I can’t wait until Dwayne Johnson — a.k.a. The Rock — someday returns to pro wrestling and then grabs the microphone to scream, “Can you smell what The Rock is cooking?!” so that I can jump out of my seat and reply, “No! Not really!”
Then again, I haven’t been a wrestling fan since I was about 8 years old watching folks like Mr. Wrestling No. 2, Tommy “Wildfire” Rich and Abdullah the Butcher stomping around Columbus’ old Municipal Auditorium. And I only saw those matches on TV, never in person.
But my point remains the same — I can’t smell, dang it!
It’s one of the symptoms of COVID I had heard about but wasn’t really worried about. I was more on the lookout for such symptoms as fever, coughing and being dead. But my sense of smell is about 90 percent gone now, and that also affects the way most things taste. For instance, I could barely taste today’s COVID lunch of Tide Pods washed down with bleach.
Even soft drinks are now just flavorless carbonated water, but maybe this will help me kick that caffeine addiction once and for all. Meanwhile, most foods now need a lot of black pepper or other spices to be tasted. If I someday get back to Troy’s Snack Shack in Montezuma, Ga., and can’t taste those delicious double-chili-cheeseburgers, I’m going to have to ask Dr. Fauci and Bill Gates to give me a different, more manageable disease.

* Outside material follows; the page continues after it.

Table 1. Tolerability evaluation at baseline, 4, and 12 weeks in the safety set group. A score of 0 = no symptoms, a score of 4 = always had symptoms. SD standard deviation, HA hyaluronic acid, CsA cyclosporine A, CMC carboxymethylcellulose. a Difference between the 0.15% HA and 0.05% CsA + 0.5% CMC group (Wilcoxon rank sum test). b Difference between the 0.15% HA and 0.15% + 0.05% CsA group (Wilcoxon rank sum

I guess if I had to choose one of my senses to lose, it would be my sense of smell. It would certainly change my annual vacation plans if I couldn’t see the ocean, feel the sun on my face or hear waves crashing. I could probably get by without smelling dead fish washed up on the shore.

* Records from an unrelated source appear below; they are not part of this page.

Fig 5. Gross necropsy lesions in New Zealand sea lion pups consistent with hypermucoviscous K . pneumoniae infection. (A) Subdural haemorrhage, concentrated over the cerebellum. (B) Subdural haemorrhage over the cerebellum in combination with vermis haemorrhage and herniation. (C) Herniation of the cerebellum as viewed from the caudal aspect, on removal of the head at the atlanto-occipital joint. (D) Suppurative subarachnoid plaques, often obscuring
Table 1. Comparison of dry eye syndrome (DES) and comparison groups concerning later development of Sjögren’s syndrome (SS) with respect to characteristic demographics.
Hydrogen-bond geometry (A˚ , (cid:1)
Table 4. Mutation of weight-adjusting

Still, I hope my sense of smell eventually returns because I rather miss a few scents.
I miss the smell of coffee brewing in the morning. Now I have to practically stick my nose in a cup of coffee to smell anything. That’s going to make it very awkward when we all go back into the coffee shops.

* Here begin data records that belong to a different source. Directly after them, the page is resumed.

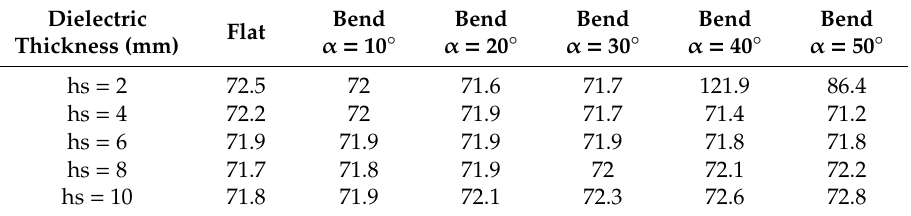
Table 4. Simulated antenna radiation pattern beam width ( ◦ ) for flat and bend positions at 2.45 GHz.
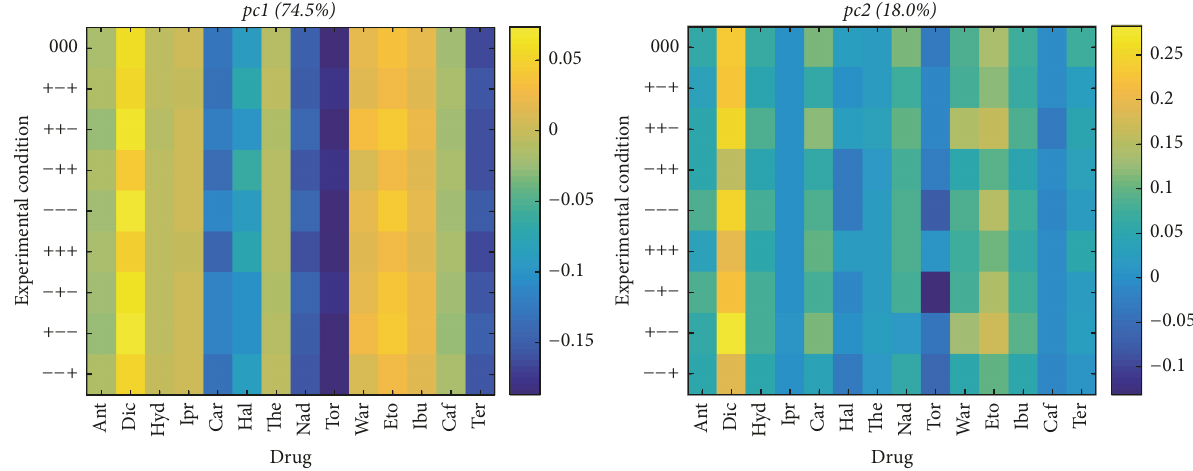
Figure 4: Composition of the loadings of the 8 × 126 matrix (8 columns described by 14 drugs in the 9 conditions).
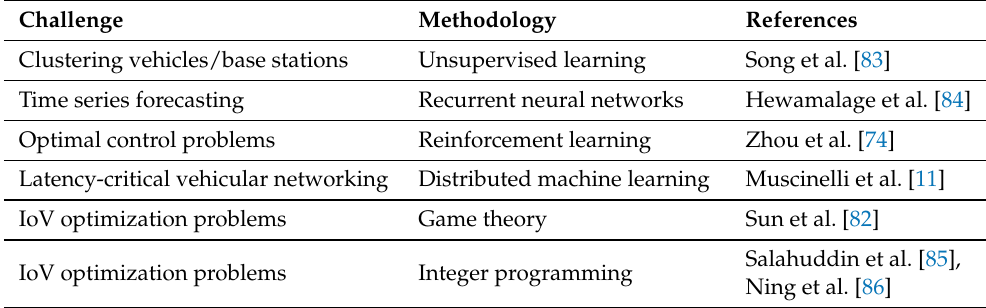
Table 1. Main challenges and methodologies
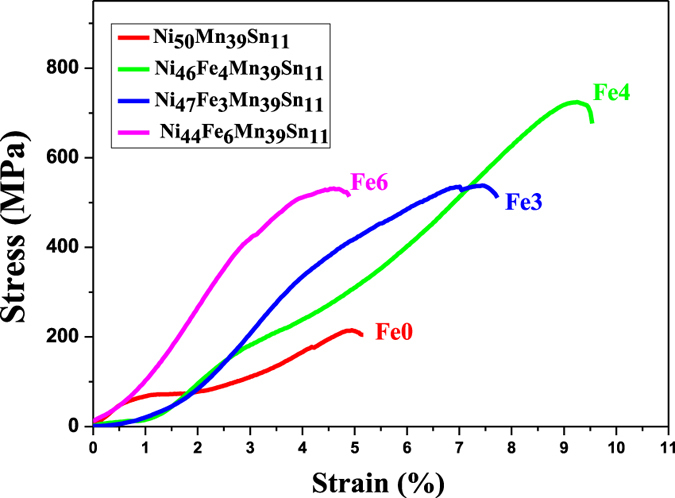
The compressive stress-strain curves of Ni50−xFexMn39Sn11 alloys at room temperature.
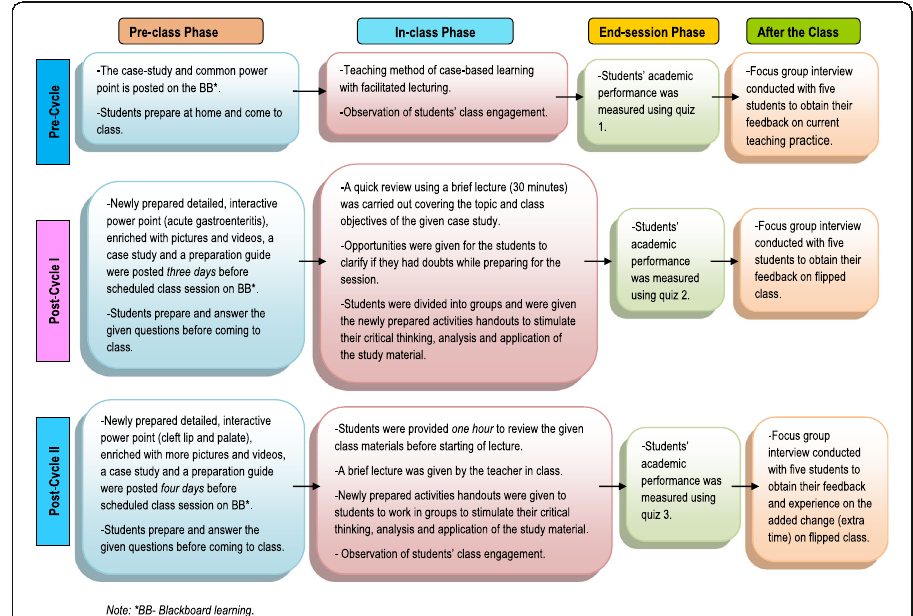
Fig. 1 Action research cycles showing the transition from case-based learning to flipped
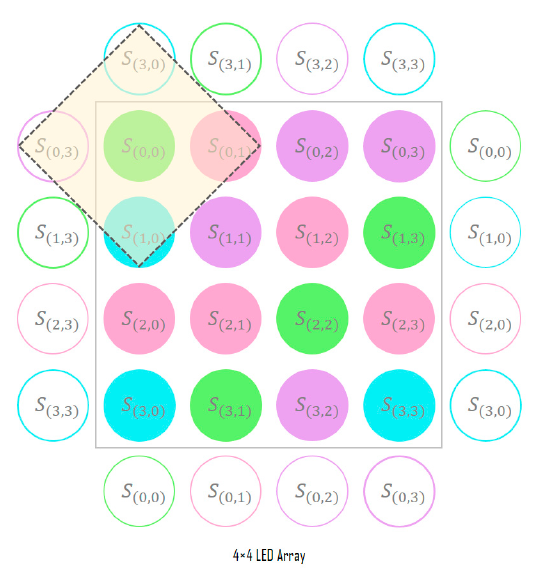
Figure 5. Adjacent symbol area at the LED array boundary.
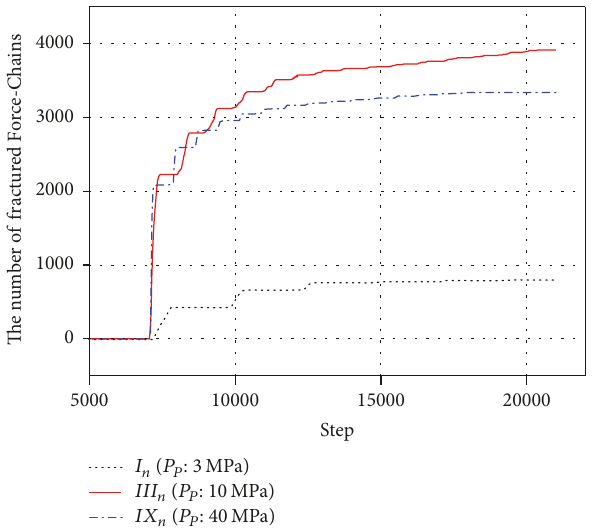
Figure 12: Growth curves of fractured Force-Chains under repeated-impacts of HWSWs.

I miss the smell of soap and shampoo. I can’t smell my deodorant, either. I think I may stop using all of them if they only benefit other folks. Plus, it would be fun to see the expressions on other people’s faces when we eventually stop social distancing.
I miss the smell of a grill firing up. Charcoal isn’t exactly edible, yet whenever I smell coals burning, my mouth begins to water.
I miss the smell of freshly mowed grass. I miss the smell of summer rain evaporating after hitting hot pavement. I miss the smell of candles. When we start getting back out into society someday, I’m sure I’ll realize a few other scents I miss.
Of course, there are a few smells that I won’t miss so much. I won’t miss what city folks call “fresh country air,” which is a combination of cow poop and chicken houses. I won’t miss the odors from polluting factories. I won’t miss the smell of boiled eggs, and I still don’t know how people eat them.
There apparently are a few ways to help retrain your sense of smell. I’ll try them. Most involve essential oils, like lavendar, olive and Quaker State. My wife hates the smell of most essential oils, though, so I may have to sniff some unessential oils.
The research shows that the majority of folks who suffer anosmia with their coronavirus regain some or all of their sense of smell in four to six weeks. Of course, by then you’d think that I’d be able to smell the grass at a football game, corn dogs at the fair or popcorn at the movie theater. Those events don’t look promising anytime soon.
I guess if coronavirus continues to put a halt to everything, there won’t be much left to smell anyway.